Aim of the exercise: Return the records below verbatim, starting at the very first line and ending at the line that contains "Reading left to right, list", with that line included.

----- Data listing

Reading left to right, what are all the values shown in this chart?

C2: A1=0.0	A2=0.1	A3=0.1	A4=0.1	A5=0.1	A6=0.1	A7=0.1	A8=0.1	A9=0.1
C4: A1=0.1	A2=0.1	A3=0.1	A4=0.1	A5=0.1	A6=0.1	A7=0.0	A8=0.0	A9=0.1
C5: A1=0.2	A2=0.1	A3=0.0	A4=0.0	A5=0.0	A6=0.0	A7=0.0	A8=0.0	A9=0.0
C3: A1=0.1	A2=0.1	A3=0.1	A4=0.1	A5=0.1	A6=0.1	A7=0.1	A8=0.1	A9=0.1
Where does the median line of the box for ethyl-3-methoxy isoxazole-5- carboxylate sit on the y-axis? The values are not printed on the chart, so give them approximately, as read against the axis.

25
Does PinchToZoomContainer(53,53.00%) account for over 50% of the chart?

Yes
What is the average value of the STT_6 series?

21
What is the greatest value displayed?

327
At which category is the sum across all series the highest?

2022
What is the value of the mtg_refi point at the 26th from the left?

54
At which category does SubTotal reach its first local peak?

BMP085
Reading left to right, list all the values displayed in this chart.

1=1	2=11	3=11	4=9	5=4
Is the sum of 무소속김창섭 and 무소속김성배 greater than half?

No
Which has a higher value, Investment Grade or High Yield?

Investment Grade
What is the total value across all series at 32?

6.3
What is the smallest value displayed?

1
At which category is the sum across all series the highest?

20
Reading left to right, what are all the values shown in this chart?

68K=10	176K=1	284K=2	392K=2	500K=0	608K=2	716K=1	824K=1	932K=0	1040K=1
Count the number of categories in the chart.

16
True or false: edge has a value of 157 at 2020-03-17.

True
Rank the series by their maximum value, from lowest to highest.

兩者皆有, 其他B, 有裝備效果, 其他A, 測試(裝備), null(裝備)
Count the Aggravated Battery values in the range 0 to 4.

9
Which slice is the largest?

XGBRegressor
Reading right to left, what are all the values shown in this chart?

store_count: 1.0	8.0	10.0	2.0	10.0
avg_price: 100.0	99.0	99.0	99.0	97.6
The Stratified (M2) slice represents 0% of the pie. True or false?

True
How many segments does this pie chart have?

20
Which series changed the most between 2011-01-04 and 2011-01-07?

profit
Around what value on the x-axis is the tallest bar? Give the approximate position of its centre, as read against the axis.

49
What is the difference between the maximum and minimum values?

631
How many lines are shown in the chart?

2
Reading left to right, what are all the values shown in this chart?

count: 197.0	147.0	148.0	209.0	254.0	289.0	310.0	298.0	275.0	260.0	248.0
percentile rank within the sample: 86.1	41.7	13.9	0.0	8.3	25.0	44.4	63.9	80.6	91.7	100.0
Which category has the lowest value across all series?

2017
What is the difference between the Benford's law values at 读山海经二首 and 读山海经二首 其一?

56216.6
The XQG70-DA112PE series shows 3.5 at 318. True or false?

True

----------

Result of the task:
Reading left to right, what are all the values shown in this chart?

C2: A1=0.0	A2=0.1	A3=0.1	A4=0.1	A5=0.1	A6=0.1	A7=0.1	A8=0.1	A9=0.1
C4: A1=0.1	A2=0.1	A3=0.1	A4=0.1	A5=0.1	A6=0.1	A7=0.0	A8=0.0	A9=0.1
C5: A1=0.2	A2=0.1	A3=0.0	A4=0.0	A5=0.0	A6=0.0	A7=0.0	A8=0.0	A9=0.0
C3: A1=0.1	A2=0.1	A3=0.1	A4=0.1	A5=0.1	A6=0.1	A7=0.1	A8=0.1	A9=0.1
Where does the median line of the box for ethyl-3-methoxy isoxazole-5- carboxylate sit on the y-axis? The values are not printed on the chart, so give them approximately, as read against the axis.

25
Does PinchToZoomContainer(53,53.00%) account for over 50% of the chart?

Yes
What is the average value of the STT_6 series?

21
What is the greatest value displayed?

327
At which category is the sum across all series the highest?

2022
What is the value of the mtg_refi point at the 26th from the left?

54
At which category does SubTotal reach its first local peak?

BMP085
Reading left to right, list all the values displayed in this chart.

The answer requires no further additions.